Believe, Branna of the O’Dwyers. Find the way. ”
“I can do nothing else.”
“Love.” She gripped Branna’s hand hard. “Love, I have learned, is another guide. Trust your guides. Oh, he’s impatient. My child comes today. Be joyful, for he is another bright candle against the dark. Believe,” she said again, and vanished.
Branna rose, and with a thought lit a candle for the new light, the new life.
And with a sigh, accepted her alone was at an end.
So she started breakfast. She had a story to tell, and no one would want to hear it on an empty stomach. Believe, she thought—Well, she believed it was part of her lot in life to cook for an army on nearly a daily basis.
She swore an oath that when they’d sent Cabhan to hell she’d take a holiday, somewhere warm, sunny—where she wouldn’t touch a pot, pan, or skillet for days on end.
She began to mix the batter for pancakes—a recipe new to her she’d wanted to try—and Meara came in.

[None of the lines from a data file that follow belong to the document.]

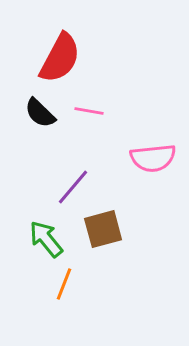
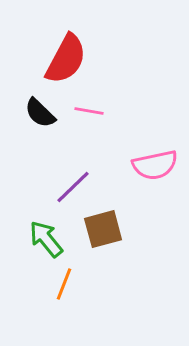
red semicircle: moved 6 px right, 1 px down
pink semicircle: moved 2 px right, 7 px down; rotated 6 degrees counterclockwise
purple line: rotated 6 degrees clockwise
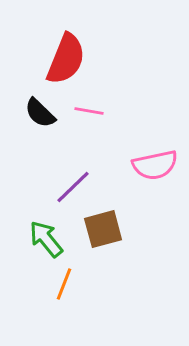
red semicircle: rotated 6 degrees counterclockwise
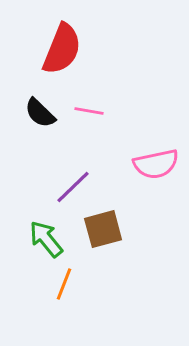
red semicircle: moved 4 px left, 10 px up
pink semicircle: moved 1 px right, 1 px up
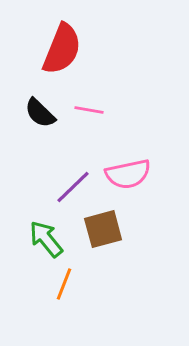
pink line: moved 1 px up
pink semicircle: moved 28 px left, 10 px down
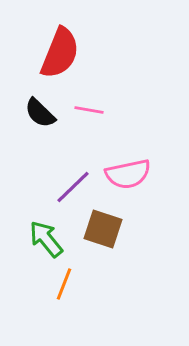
red semicircle: moved 2 px left, 4 px down
brown square: rotated 33 degrees clockwise
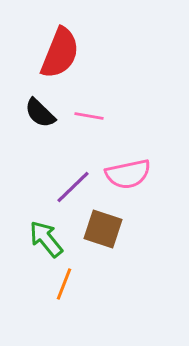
pink line: moved 6 px down
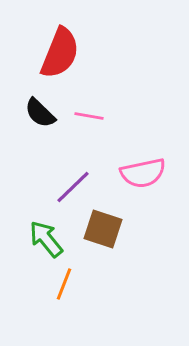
pink semicircle: moved 15 px right, 1 px up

Her friend was dressed for the day, a working day at the stables, in thick trousers, a warm sweater, sturdy boots. She’d braided back her bark brown hair, sent Branna a cautious look with her dark gypsy eyes.
“I promised I’d see to breakfast this morning.”
“I woke early, after a restless night. And have already had company this morning.”
“Someone’s here?”
“Was here. Drag the others down, would you, so I’ll tell my tale all at once.” She hesitated only a moment. “Best if Connor or Boyle rings up Fin, and asks if he’d come over as well.”
“It’s Cabhan. Is he back?”
“He’s coming, right enough, but no.”
“I’ll get the others. Everyone’s up, so it won’t take long.”
With a nod, Branna set bacon sizzling in a pan.
Connor came first, and her brother sniffed the air like Kathel might do.
“Be useful,” she told him. “Set the table.”
“Straightaway. Meara said something happened, but it wasn’t Cabhan.”
“Do you think I’d be trying my hand with these pancake things if I’d gone a round with Cabhan?”
“I don’t.” He fetched plates from the cupboard. “He stays in the shadows. He’s stronger than he was, but not full healed. I barely feel him yet, but Fin said he’s not full healed.”
And Finbar Burke would know, Branna thought, as he was Cabhan’s blood, as he bore the mark of Sorcha’s curse.
“He’s on his way,” Connor added.
When she only nodded, he went to the door, opened it for Kathel. “And look at you, wet as a seal.”
“Dry him off,” Branna began, then sighed when Connor simply saw to the task by gliding his hands over the wet fur. “We’ve towels in the laundry for that.”
Connor only grinned, a quick flash from a handsome face, a quick twinkle in moss green eyes. “Now he’s dry all the faster, and you don’t have a wet towel to wash.”
Iona and Boyle came in, hand in hand. A pair of lovebirds, Branna thought.
If anyone had suggested to her a year before that the taciturn, often brusque, former brawler could resemble a lovebird, she’d have laughed till her ribs cracked.
But there he was, big, broad-shouldered, his hair tousled, his tawny eyes just a little dreamy beside her bright sprite of an American cousin.
“Meara will be right down,” Iona announced. “She had a call from her sister.”
“All’s well?” Connor asked. “Her ma?”
“No problems—just some Christmas details.” Without being asked she got out flatware to finish what Connor started, and Boyle put the kettle on for tea.
So Branna’s kitchen filled with voices, with movement—and she could admit now that she’d had coffee—with the warmth of family. And then excitement as Meara dashed in, grabbed Connor and pulled him into a dance.
“I’m to pack up the rest of my mother’s things.” She did a quick stomp, click, stomp, then grabbed Connor again for a hard kiss. “She’s staying with my sister Maureen for the duration. Praise be, and thanks to the little Baby Jesus in his manger!”